Bitcoin dipped below $75,000 over the weekend and then rose to around $78,000, but traders monitor a key support near $73,000; a break there could push prices toward $60,000 by end-February as liquidity and Fed policy expectations weigh on the market. January was the fourth straight monthly drop, with over $5 billion in crypto liquidations in four days and substantial ETF outflows signaling renewed risk-off sentiment. Analysts are divided: some fear deeper downsides while others see potential for a rebound if liquidity returns and ETF flows stabilize.
Gold tumbled from about $5,600/oz to roughly $4,700, and silver plunged around 31% in a single session, as uncertainty, a softer dollar, and signals of potential U.S. monetary-policy shifts (notably Warsh’s Fed nomination) weighed on metals that had just hit record highs earlier in the week.

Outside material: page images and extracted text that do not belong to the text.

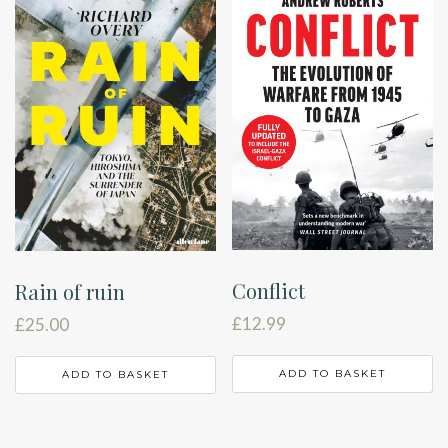
Conflict
Rain of ruin
£
12.99
£
25.00
ADD TO BASKET
ADD TO BASKET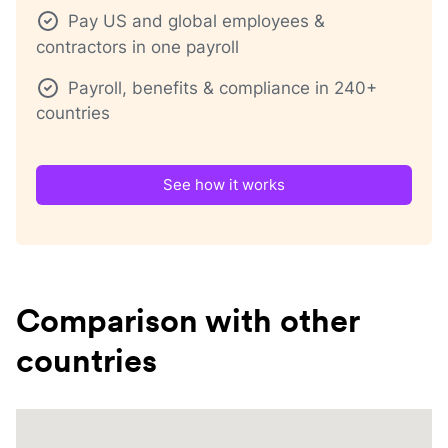
Pay US and global employees &
contractors in one payroll
Payroll, benefits & compliance in 240+
countries
See how it works
Comparison with other
countries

Asian stock markets eased as technology shares cooled following mixed US mega-cap earnings and the Federal Reserve paused rates. Meta posted upbeat revenue guidance and Tesla beat estimates, supporting some growth names, while Microsoft slipped on AI-related cost concerns. Japan’s Nikkei and Korea’s KOSPI inched lower, Hong Kong and Australia edged down, and Chinese equities were modestly muted as traders booked profits. The Fed’s hold kept sentiment cautious, with Powell signaling no rate cuts until inflation is clearly on a 2% path, and markets pricing in possible cuts later in the year as Big Tech earnings continue.
U.S. stock futures edged lower after the Fed held rates at 3.50%-3.75%, marking the first pause after three cuts; S&P 500 futures fell about 0.2%, Dow futures ~0.3% lower, and Nasdaq futures were flat. In after-hours trading, Meta Platforms jumped about 8% on a stronger-than-expected revenue outlook, while Microsoft slid roughly 7% as cloud growth cooled and AI spend pressured margins. The regular session ended largely flat as investors await Apple, Caterpillar, and Lockheed Martin results later in the week, with traders still penciling in two additional rate cuts this year but receiving little clarity from the Fed.
The U.S. dollar dropped toward a four-year low after President Trump downplayed its weakness, boosting the euro above $1.20 and lifting the yen and pound ahead of a Federal Reserve decision amid ongoing currency-intervention talk.
Futures point to a subdued session ahead of the Federal Reserve’s first rate decision of the year, with S&P 500 futures near flat, Nasdaq 100 futures up about 0.3% and Dow futures down around 15 points, after a Tuesday where the S&P 500 hit a record and the Dow fell more than 400 points on UnitedHealth’s steep drop. The Fed is expected to hold rates at 3.5%–3.75%, with traders pricing in two 25-bp cuts by end-2026 and watching Chair Powell for signs of easing. Tech earnings loom, with Microsoft, Meta, and Tesla due after the bell and Apple Thursday. In after-hours trading, Texas Instruments jumped over 9% on strong guidance, Seagate rose on results, while Qorvo fell on weak guidance. The dollar slid 1.3%, its largest one-day drop since last April, as Trump commented on currency values, marking the greenback’s lowest level since February 2022.
Markets look tense as traders expect the Fed to hold rates even as robust mega-cap earnings arrive; a weakening dollar, a record surge in gold, and political risks—including a potential government shutdown and leadership questions at the Fed—keep investors wary and sustain the “sell America” mood.